Gold’s rebound from the biggest decline in more than three decades is sparking a revival in exploration – and for one Brazilian focused-miner it’s worth the risk of crossing paths with jaguars.
Beadell Resources Ltd. hired armed guards earlier this year to protect its exploration team in the Amazon rainforest in Brazil after they stumbled across the largest of South America’s big cats.
“Shareholders have gone from rewarding companies for doing no exploration, no expansions and cost reductions into rewarding companies for value-accretive exploration,” Beadell’s Managing Director Peter Bowler, said in an interview in Kalgoorlie, Western Australia, at the annual Diggers & Dealers conference. “About 70 percent of our shareholders would prefer us to drill, drill and drill.”
Producers from Gold Fields Ltd. to Northern Star Resources Ltd., who both attended the conference, are boosting exploration budgets that were trimmed as companies sought to cut costs amid gold’s 28 percent tumble last year. The mood mirrors comments last month by Rio Tinto Group Chief Executive Officer Sam Walsh who noted renewed investor appetite for spending.
“At some point you have to recommence spending, and in difficult times you’ve got to understand how to prioritize that spending,” said Roric Smith, vice president of discovery and chief geologist at Sydney-based Evolution Mining Ltd. “If you don’t replace your reserves, you’ve got a go-out-of-business strategy.”
Beadell rose 8.6 percent to 0.505 cents in Sydney trading, while Northern Star rose 5.5 percent.
Armed Guards
Exploration work will accelerate over the next 6 to 12 months, according to MinEx Consulting Pty, whose clients include Newmont Mining Corp., the second-biggest gold company, and AngloGold Ashanti Ltd., the third-biggest.
Beadell has allocated as much as $15 million for exploration in Brazil this year, up from $12 million in 2013, and may add funding, if teams in Brazil and in Australia make discoveries, Bowler said. The Perth-based company’s geologists encountered the jaguar when they were looking for deposits near their Tucano mine in Amapa state.
“That was enough to sharpen their senses,” said Bowler on Aug. 5. “We do see jaguar tracks in the morning around the mine site quite regularly.”
Spending on gold exploration in Australia, the second- biggest producer, fell in the three months to March 31 to A$81.7 million ($76.4 million), the lowest quarterly total since March 2000, according to the country’s Bureau of Statistics.
Constrained Budgets
The exploration budgets of some companies remain constrained. Barrick Gold Corp., the biggest producer, allocated $200 million to $240 million to exploration in 2014, compared to a 2013 budget of $230 million to $250 million, according to its annual report. Newmont also has trimmed spending on exploration, though Chief Executive Officer Gary Goldberg says it remains a critical task.
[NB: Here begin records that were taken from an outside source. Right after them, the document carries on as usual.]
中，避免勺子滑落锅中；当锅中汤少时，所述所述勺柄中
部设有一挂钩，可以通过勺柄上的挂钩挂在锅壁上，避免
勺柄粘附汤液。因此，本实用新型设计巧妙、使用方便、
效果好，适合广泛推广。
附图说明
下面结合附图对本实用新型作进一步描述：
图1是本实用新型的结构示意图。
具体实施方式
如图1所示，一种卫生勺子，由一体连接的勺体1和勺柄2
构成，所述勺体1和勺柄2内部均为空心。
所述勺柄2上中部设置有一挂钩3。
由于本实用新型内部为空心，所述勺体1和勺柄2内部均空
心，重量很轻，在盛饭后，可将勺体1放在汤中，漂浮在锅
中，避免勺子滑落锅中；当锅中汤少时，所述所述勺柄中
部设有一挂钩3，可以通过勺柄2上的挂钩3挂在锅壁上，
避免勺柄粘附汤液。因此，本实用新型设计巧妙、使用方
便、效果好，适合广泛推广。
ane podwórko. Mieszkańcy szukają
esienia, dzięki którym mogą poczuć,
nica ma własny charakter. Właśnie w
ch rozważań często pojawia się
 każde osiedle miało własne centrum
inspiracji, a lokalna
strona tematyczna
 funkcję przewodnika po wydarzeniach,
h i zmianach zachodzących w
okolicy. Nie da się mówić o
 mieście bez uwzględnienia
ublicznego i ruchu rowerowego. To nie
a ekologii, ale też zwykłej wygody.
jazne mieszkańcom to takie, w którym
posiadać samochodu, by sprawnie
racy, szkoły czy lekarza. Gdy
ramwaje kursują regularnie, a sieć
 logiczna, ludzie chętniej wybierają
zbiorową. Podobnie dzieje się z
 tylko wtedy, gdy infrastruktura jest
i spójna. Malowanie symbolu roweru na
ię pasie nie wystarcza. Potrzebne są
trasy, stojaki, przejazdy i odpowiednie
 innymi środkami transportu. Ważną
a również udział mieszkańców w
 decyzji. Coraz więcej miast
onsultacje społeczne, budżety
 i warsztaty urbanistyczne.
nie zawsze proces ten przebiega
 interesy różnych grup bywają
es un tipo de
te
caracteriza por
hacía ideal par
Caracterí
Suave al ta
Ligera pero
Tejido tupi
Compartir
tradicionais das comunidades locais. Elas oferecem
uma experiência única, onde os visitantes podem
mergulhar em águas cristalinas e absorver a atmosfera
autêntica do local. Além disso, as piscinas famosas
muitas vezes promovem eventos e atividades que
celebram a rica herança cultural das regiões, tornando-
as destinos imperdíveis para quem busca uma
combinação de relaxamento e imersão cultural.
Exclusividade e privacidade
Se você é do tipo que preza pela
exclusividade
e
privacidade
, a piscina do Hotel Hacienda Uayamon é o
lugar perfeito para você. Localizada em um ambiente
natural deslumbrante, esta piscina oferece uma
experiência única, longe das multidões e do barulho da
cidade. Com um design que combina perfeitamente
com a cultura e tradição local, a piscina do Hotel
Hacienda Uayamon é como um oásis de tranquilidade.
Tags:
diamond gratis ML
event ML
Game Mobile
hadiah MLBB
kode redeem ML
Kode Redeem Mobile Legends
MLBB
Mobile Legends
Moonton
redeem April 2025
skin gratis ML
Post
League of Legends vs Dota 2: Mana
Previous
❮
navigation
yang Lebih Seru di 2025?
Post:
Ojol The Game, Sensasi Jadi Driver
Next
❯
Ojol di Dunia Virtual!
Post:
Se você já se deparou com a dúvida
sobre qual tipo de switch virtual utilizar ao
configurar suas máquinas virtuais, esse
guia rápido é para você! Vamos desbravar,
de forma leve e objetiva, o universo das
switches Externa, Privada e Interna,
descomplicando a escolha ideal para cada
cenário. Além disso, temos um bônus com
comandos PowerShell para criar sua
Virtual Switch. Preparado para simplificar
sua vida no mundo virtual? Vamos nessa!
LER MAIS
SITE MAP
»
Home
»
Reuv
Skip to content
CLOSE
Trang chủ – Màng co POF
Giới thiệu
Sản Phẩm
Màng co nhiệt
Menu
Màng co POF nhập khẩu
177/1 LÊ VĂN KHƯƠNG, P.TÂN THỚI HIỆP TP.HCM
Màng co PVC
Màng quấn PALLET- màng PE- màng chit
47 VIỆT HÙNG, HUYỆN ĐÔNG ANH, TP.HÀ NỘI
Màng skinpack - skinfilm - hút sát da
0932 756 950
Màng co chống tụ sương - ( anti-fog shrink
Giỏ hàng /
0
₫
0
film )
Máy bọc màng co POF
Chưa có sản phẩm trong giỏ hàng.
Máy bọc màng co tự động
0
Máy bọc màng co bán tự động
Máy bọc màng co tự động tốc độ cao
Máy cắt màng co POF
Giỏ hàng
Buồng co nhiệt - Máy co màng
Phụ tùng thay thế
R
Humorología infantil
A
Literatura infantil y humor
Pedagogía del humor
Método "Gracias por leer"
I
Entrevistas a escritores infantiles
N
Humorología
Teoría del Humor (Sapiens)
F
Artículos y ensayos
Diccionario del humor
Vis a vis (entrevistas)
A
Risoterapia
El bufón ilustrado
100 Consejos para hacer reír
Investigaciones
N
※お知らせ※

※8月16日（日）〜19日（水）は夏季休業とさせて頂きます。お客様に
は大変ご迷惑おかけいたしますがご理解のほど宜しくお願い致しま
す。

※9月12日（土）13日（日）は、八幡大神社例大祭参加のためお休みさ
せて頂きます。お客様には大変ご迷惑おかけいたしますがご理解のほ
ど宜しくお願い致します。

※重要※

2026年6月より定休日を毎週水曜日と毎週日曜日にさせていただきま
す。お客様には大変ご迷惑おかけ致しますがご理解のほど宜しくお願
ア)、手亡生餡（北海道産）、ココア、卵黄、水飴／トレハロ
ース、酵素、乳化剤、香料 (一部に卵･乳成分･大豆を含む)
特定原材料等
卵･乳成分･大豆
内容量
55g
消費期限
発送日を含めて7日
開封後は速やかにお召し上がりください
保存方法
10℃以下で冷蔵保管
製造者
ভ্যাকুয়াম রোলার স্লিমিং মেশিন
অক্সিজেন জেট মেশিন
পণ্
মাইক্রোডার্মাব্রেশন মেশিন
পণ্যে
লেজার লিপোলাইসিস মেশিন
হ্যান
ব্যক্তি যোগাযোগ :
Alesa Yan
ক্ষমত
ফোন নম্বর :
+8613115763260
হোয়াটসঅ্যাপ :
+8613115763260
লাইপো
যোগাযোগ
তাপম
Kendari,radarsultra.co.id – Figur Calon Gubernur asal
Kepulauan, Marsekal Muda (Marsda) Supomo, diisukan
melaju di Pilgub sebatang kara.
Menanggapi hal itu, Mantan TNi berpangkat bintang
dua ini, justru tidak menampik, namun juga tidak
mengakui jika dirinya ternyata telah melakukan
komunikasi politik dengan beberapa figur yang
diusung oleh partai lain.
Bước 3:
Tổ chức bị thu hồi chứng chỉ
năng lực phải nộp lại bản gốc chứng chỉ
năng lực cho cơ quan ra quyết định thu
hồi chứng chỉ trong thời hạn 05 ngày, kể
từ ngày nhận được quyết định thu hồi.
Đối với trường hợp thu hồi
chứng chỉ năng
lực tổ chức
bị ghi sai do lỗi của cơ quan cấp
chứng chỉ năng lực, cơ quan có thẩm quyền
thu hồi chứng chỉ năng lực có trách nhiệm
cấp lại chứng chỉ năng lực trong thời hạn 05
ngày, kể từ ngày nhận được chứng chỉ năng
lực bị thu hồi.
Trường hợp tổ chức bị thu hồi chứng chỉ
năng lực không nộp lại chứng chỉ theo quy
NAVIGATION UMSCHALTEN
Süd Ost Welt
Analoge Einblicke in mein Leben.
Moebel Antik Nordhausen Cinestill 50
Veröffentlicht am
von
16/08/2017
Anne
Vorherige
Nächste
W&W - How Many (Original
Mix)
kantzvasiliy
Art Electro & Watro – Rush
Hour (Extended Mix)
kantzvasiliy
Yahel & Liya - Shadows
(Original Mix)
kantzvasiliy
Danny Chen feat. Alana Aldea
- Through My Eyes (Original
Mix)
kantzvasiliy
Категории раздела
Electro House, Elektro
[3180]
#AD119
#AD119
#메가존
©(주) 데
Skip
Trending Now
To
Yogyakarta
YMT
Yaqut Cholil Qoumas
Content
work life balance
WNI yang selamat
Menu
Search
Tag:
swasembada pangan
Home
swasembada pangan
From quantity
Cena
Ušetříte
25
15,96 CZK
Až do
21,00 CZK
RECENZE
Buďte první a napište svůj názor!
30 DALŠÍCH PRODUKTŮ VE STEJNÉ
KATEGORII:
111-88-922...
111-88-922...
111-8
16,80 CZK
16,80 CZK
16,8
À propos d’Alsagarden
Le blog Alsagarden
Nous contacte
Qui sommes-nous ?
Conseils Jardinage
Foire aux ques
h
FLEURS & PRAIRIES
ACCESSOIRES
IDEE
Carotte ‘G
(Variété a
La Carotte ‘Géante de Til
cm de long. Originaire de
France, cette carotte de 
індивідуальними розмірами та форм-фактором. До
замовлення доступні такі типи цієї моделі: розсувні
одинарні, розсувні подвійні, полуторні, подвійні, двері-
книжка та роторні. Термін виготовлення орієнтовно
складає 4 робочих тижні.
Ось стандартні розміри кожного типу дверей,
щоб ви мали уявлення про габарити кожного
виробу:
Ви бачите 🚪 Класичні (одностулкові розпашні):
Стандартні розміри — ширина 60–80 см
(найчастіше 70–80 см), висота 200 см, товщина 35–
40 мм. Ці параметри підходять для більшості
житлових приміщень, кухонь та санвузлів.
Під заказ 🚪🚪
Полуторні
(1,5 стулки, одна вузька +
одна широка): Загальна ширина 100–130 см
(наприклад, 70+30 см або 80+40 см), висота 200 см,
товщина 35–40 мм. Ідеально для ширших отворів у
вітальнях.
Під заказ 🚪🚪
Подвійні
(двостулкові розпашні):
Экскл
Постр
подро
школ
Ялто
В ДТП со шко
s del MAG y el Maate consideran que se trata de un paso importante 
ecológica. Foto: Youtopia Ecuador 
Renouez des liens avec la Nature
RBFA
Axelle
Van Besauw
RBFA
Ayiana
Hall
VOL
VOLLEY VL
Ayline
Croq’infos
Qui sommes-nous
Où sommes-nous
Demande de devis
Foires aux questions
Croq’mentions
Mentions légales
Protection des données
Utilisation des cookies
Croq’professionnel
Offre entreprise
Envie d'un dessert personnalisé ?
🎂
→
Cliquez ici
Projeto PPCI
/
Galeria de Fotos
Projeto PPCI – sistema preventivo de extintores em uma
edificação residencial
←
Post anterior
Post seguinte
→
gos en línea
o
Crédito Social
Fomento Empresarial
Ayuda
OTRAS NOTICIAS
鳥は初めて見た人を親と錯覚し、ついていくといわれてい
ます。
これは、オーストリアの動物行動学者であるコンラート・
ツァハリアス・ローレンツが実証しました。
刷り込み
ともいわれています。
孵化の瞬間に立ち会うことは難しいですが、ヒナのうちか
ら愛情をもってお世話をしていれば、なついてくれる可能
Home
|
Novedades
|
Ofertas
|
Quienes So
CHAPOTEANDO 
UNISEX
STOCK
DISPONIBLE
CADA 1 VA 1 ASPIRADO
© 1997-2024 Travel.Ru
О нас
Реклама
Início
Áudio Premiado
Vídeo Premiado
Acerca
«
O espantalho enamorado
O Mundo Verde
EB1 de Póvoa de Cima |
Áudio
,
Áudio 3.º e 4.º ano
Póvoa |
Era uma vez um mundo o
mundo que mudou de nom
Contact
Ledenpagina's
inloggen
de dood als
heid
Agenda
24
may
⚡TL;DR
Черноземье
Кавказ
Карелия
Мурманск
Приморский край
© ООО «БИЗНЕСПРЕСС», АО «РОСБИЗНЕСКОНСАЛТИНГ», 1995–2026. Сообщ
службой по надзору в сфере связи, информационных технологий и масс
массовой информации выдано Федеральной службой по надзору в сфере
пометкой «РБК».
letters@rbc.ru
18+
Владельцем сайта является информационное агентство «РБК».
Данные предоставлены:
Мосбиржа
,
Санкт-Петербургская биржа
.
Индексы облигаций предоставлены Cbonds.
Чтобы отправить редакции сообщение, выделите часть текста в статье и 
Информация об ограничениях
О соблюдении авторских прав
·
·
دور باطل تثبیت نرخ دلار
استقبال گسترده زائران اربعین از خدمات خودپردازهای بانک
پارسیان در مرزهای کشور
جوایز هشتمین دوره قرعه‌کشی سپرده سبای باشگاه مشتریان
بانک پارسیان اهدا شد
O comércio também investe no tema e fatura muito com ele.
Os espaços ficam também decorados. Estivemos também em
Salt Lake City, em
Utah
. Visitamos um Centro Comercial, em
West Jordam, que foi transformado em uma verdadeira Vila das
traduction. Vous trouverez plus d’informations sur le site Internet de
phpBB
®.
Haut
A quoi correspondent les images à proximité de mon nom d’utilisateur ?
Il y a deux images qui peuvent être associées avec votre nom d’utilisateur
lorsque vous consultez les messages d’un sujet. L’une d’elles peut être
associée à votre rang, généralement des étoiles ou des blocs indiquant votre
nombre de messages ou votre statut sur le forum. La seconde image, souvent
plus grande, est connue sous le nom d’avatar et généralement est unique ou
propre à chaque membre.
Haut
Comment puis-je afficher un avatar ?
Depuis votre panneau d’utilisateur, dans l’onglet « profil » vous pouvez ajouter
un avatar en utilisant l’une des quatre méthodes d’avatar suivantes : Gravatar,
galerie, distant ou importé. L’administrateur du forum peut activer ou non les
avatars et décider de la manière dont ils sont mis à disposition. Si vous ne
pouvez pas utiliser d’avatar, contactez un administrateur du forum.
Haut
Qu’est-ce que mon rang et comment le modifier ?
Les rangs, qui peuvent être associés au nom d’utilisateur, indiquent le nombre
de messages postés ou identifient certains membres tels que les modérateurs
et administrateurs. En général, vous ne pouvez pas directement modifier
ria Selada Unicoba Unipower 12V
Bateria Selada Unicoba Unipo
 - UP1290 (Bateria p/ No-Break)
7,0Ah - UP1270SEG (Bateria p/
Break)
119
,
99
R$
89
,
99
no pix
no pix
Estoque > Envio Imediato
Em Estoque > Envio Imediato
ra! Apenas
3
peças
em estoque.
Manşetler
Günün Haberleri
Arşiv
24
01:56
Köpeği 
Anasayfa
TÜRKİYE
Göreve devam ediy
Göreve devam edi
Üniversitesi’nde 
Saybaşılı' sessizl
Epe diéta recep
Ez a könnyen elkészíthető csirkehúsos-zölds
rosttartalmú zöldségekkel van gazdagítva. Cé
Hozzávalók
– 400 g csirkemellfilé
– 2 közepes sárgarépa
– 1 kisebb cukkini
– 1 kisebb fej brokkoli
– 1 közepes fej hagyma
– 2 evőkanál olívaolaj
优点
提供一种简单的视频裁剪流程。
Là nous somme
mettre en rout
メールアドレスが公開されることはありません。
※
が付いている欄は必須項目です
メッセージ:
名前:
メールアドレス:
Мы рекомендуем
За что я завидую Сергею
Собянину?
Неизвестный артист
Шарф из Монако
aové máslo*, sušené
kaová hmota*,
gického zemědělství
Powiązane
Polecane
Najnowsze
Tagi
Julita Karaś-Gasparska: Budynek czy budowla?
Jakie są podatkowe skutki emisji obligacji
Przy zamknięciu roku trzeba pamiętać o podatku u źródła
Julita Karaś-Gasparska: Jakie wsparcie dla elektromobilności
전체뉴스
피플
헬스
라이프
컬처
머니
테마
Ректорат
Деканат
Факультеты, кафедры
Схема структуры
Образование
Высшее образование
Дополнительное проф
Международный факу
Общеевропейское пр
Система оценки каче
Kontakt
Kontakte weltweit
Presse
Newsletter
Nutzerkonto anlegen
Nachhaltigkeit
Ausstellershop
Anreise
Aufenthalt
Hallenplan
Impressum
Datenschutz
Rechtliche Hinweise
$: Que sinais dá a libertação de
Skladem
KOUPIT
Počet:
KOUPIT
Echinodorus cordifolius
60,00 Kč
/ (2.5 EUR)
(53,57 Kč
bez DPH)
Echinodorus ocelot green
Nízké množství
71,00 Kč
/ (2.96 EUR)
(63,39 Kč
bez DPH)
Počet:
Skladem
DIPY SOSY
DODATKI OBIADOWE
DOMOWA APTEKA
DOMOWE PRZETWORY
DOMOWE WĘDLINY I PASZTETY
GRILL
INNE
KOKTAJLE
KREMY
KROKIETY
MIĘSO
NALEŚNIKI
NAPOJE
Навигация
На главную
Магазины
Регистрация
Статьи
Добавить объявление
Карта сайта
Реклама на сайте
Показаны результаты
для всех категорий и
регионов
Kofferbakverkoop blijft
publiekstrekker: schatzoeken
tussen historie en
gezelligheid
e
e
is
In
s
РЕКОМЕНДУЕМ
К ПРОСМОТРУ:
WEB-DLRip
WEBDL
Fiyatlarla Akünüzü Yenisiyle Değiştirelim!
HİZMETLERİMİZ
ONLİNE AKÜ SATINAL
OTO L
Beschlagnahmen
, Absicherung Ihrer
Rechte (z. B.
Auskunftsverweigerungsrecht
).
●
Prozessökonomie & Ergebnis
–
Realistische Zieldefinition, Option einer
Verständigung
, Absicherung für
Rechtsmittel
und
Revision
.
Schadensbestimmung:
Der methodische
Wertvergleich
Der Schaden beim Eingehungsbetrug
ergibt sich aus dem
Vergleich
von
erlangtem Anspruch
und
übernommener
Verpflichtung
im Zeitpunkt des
“You’ve got to be constantly adding to reserves and resources around existing mines, but also out and looking for other things,” Goldberg told reporters today in Melbourne. “It’s the least expensive way to acquire a new asset.”
AngloGold spent $34 million in the three months to March, compared to $92 million in the same period a year earlier, according to a May filing. “The level of exploration that we’ve got now isn’t something that we’d be satisfied with in the long term,” AngloGold Executive Vice President Planning and Technical Graham Ehm said by phone from Perth in a July 31 interview.
Customer Record
Gold investor demand showed signs of rebounding in July with holdings of BullionVault customers rising to a record after gold rallied 10 percent in the first half. Gold, which traded at $1,307.12 at 3:50 p.m. Sydney time, rose 10 percent in the first half and may rise to $1,400 by 2017, Citigroup Inc. said in a July 13 report.
Johannesburg-based Gold Fields has increased its Australian exploration budget to A$55 million from A$25 million last year and will probably raise it again next year, Executive Vice President for Australasia Richard Weston said in an interview. Northern Star, which has more than doubled this year, has allocated A$50 million in 2014, compared to a previous annual budget of about A$10 million.
“Companies have got their businesses back into shape and they are now starting to look to the future and get back out into the field,” said MinEx Managing Director Richard Schodde. “The good news is that the costs of drilling services are cheaper now then they were a year ago, so you can get more bang for your exploration buck.”
Search Costs
The cost of exploration activities including drilling and the testing of samples has reduced by as much as 30 percent in the past year, according to Peter Bradford, Chief Executive Officer of Independence Group NL, which collaborated with AngloGold on the 2005 discovery of the Tropicana project, in Western Australia, which began production in September and may hold as much as 7.7 million ounces of gold.
Independence Group, which has gained 53 percent this year in Sydney trading, may seek to invest in or acquire advanced exploration projects held by smaller companies with dwindling cash reserves, according to Bradford. “People just don’t have the money of their own and need to progress projects, or run the risk of losing tenure, so we are directing more dollars to that,” he said.